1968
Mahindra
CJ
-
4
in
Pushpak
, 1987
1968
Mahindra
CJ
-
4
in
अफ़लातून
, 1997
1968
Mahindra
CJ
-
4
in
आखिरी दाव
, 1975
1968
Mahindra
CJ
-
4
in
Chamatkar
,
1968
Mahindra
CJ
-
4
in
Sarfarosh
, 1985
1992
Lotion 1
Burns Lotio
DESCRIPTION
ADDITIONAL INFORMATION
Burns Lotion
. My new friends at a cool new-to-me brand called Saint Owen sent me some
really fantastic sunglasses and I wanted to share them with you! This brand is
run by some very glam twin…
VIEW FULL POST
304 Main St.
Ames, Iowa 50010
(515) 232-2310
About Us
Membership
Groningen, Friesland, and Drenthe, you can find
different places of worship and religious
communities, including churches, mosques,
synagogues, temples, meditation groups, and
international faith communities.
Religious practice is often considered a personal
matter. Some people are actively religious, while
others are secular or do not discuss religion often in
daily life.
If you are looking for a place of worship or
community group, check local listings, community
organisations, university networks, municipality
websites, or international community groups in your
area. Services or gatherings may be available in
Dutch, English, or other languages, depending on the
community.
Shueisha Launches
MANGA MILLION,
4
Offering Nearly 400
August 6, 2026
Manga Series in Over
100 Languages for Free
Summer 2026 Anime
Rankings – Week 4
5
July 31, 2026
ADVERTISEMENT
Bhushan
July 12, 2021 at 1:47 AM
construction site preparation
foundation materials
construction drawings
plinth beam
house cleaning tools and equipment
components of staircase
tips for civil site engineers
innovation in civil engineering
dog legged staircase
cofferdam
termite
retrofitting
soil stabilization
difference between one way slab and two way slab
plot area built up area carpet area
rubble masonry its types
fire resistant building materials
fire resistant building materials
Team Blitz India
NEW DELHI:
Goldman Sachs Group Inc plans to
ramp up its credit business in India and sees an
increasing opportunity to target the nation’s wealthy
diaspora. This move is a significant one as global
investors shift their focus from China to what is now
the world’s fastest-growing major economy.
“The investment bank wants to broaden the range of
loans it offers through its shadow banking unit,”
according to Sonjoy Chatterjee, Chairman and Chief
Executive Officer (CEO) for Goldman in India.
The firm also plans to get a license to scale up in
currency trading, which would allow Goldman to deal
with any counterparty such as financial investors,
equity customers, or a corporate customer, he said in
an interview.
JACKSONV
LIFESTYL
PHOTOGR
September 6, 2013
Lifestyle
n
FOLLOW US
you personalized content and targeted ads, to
-*-
Task goal: Reproduce every line of the rows above word for word, in the order given.

Written response:
1968
Mahindra
CJ
-
4
in
Pushpak
, 1987
1968
Mahindra
CJ
-
4
in
अफ़लातून
, 1997
1968
Mahindra
CJ
-
4
in
आखिरी दाव
, 1975
1968
Mahindra
CJ
-
4
in
Chamatkar
,
1968
Mahindra
CJ
-
4
in
Sarfarosh
, 1985
1992
Lotion 1
Burns Lotio
DESCRIPTION
ADDITIONAL INFORMATION
Burns Lotion
. My new friends at a cool new-to-me brand called Saint Owen sent me some
really fantastic sunglasses and I wanted to share them with you! This brand is
run by some very glam twin…
VIEW FULL POST
304 Main St.
Ames, Iowa 50010
(515) 232-2310
About Us
Membership
Groningen, Friesland, and Drenthe, you can find
different places of worship and religious
communities, including churches, mosques,
synagogues, temples, meditation groups, and
international faith communities.
Religious practice is often considered a personal
matter. Some people are actively religious, while
others are secular or do not discuss religion often in
daily life.
If you are looking for a place of worship or
community group, check local listings, community
organisations, university networks, municipality
websites, or international community groups in your
area. Services or gatherings may be available in
Dutch, English, or other languages, depending on the
community.
Shueisha Launches
MANGA MILLION,
4
Offering Nearly 400
August 6, 2026
Manga Series in Over
100 Languages for Free
Summer 2026 Anime
Rankings – Week 4
5
July 31, 2026
ADVERTISEMENT
Bhushan
July 12, 2021 at 1:47 AM
construction site preparation
foundation materials
construction drawings
plinth beam
house cleaning tools and equipment
components of staircase
tips for civil site engineers
innovation in civil engineering
dog legged staircase
cofferdam
termite
retrofitting
soil stabilization
difference between one way slab and two way slab
plot area built up area carpet area
rubble masonry its types
fire resistant building materials
fire resistant building materials
Team Blitz India
NEW DELHI:
Goldman Sachs Group Inc plans to
ramp up its credit business in India and sees an
increasing opportunity to target the nation’s wealthy
diaspora. This move is a significant one as global
investors shift their focus from China to what is now
the world’s fastest-growing major economy.
“The investment bank wants to broaden the range of
loans it offers through its shadow banking unit,”
according to Sonjoy Chatterjee, Chairman and Chief
Executive Officer (CEO) for Goldman in India.
The firm also plans to get a license to scale up in
currency trading, which would allow Goldman to deal
with any counterparty such as financial investors,
equity customers, or a corporate customer, he said in
an interview.
JACKSONV
LIFESTYL
PHOTOGR
September 6, 2013
Lifestyle
n
FOLLOW US
you personalized content and targeted ads, to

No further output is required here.